No one denies that "something" happened in July 1947 in central New Mexico, cradle of U.S. nuclear and rocket technology. However, military authorities insist reports of strange craft in the sky and bizarre wreckage on the ground were traced at the time to an errant weather balloon and other manmade or natural circumstance.

Nonetheless, over the years, persistent whispered rumors grew into published articles and books, even movies, which fanned speculation that what actually occurred was a visit by creatures from another planet - an intergalactic expedition that turned to tragedy on the high desert and then into a massive coverup in the highest circles of the U.S. government.

Anderson says he was unaware of ongoing fascination and controversy over the strange episode from his childhood until one evening this past January when he was flipping through channels on his television set and stumbled across the popular program "Unsolved Mysteries."

"I wasn't looking for any unsolved mysteries - I have enough mysteries in my life that are unsolved, and I don't need any more," Anderson jokes. He is a burly, barrel-chested man standing 6-4 and carrying a muscular 250-plus pounds, with reddish hair and a rudy complexion creased from easy laughter.

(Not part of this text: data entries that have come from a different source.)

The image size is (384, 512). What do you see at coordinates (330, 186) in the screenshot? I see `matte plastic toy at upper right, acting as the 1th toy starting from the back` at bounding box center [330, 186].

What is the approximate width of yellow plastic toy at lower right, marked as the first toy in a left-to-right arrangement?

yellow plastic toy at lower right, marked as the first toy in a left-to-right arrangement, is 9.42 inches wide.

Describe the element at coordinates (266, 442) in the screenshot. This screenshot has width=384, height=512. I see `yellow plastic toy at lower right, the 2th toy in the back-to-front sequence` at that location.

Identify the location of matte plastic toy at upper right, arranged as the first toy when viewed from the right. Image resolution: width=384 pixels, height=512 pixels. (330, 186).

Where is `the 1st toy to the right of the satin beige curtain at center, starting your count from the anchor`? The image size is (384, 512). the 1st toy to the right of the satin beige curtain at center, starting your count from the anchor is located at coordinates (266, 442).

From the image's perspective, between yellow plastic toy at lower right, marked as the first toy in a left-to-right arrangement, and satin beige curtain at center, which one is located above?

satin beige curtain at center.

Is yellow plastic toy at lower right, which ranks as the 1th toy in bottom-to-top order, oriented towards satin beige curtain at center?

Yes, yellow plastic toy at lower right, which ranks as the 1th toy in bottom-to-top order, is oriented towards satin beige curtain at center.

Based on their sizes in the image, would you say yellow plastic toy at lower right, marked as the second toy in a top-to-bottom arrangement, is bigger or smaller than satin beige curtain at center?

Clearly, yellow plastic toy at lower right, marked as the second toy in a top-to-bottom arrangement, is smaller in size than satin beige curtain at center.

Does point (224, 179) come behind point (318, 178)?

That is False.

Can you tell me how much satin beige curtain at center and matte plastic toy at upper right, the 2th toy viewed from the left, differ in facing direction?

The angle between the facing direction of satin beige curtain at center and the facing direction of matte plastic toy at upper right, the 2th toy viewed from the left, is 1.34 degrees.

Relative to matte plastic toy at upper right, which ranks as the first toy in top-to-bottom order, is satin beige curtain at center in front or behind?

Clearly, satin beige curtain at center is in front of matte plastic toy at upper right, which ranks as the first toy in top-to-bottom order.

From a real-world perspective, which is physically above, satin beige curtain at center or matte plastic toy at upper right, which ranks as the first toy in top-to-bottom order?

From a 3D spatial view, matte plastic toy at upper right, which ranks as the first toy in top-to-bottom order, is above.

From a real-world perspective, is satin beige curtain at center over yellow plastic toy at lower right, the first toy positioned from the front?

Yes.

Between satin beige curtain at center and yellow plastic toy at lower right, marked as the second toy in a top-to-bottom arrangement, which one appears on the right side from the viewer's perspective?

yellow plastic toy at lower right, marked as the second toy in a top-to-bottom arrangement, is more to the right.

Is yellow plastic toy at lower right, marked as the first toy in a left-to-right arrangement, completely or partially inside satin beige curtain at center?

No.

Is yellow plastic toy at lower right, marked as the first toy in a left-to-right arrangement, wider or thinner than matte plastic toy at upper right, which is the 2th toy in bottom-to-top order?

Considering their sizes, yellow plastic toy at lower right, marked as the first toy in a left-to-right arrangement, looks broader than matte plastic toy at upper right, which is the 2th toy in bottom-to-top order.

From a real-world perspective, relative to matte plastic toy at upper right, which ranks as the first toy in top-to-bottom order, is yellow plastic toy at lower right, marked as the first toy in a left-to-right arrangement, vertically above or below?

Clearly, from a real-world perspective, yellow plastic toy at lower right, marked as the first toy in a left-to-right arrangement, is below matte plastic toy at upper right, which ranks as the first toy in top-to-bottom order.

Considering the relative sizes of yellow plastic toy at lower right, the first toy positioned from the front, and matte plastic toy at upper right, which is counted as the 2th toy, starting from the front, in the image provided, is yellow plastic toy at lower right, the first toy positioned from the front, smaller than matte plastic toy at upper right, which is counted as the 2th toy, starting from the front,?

"But, bingo! On comes this story, and everything was wrong," Anderson recalls of the TV show. On sudden impulse, he dialed an 800 phone number that flashed onto the screen. "I guess I figured that if people were still interested in this thing, they might as well get it straight" is the only explanation he can muster for speaking up after years of keeping mostly mum on the matter.

"These people don't know what they're talking about," Anderson told the operator on the other end of the long-distance line. "The shape of the craft is totally wrong. 'And how do you know that, sir?" she asked. ' I saw it, I was there,' I told her. "Whoa!" she said. "Thee are some people who will want to talk to you...'"

Anderson's phone soon was ringing with calls from UFO researchers around the country. One in particular, Stanton Friedman, a nuclear physicist and popular lecturer who had advised the "Unsolved Mysteries" producers, was struck by correlations between Anderson's recollections and obscure details Friedman uncovered while sleighing for a book to be published next year.